Pena que, após o intervalo, as duas equipas tenham voltado com medo. Lage tirou Schjelderup e lançou Aktürkoğlu, trocando os alas de lado - Di María foi para a esquerda, numa mudança que foi inexplicavelmente momentânea. A saída de Schjelderup, face ao rendimento de Aktürkoğlu na 2.ª parte, só se explica por um problema físico.

PAULO CUNHA

Nunca abdicando de sair desde trás, arriscadamente não poucas vezes, o Sporting procurou ser o dono da bola, mas na frente houve pouca inspiração e, depois, pouca frescura. O Benfica, mais na expectativa, teve as melhores oportunidades, primeiro num remate de Di María aos 62’, depois por Pavlidis, que continua numa guerra muito pessoal com a baliza. Sem grandes soluções para mexer, Rui Borges lançou Harder para dar músculo, mas o jovem dinamarquês somou tantas arrancadas quanto más decisões.

O jogo, que antes estava divertidamente caótico, tornou-se horripilantemente caótico.
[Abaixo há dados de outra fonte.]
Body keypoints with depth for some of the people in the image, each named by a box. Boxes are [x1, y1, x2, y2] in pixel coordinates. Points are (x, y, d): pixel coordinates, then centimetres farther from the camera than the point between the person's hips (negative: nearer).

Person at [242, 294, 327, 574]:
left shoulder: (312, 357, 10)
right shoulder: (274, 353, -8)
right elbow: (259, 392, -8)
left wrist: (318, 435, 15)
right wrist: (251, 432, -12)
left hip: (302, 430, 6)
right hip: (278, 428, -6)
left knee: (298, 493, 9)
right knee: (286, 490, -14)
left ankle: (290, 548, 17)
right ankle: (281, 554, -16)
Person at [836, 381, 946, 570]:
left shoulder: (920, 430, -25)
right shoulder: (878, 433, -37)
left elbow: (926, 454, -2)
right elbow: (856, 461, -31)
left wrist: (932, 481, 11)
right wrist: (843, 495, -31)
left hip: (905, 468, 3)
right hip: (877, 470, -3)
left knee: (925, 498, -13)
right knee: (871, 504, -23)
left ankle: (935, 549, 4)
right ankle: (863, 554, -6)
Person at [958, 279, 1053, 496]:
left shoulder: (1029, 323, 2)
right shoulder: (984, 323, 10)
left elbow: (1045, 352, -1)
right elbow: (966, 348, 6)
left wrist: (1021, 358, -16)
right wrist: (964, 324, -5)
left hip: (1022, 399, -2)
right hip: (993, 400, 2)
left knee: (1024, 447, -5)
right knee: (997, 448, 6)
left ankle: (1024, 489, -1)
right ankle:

A emoção da 1.ª parte transformou-se numa espécie de guerrilha fofinha e Hjulmand foi quase sempre o único garante de uma certa organização. Lage respondeu com um meio-campo pouco dado a rendilhados: Florentino, Barreiro e Renato Sanches. Ninguém queria perder e o querer ganhar ficou todo em campo nos primeiros minutos.

Os penáltis tornaram-se o definidor possível de diferenças. O cansaço na corrida de Trincão denunciou uma derrota que também se fez de quebras físicas. A vitória, pendesse para quem pendesse, nunca seria entusiasmante, mas o Benfica chegou à 8.ª Taça da Liga e Lage, mesmo sem sacudir os seus pecados, respira ligeiramente mais fundo.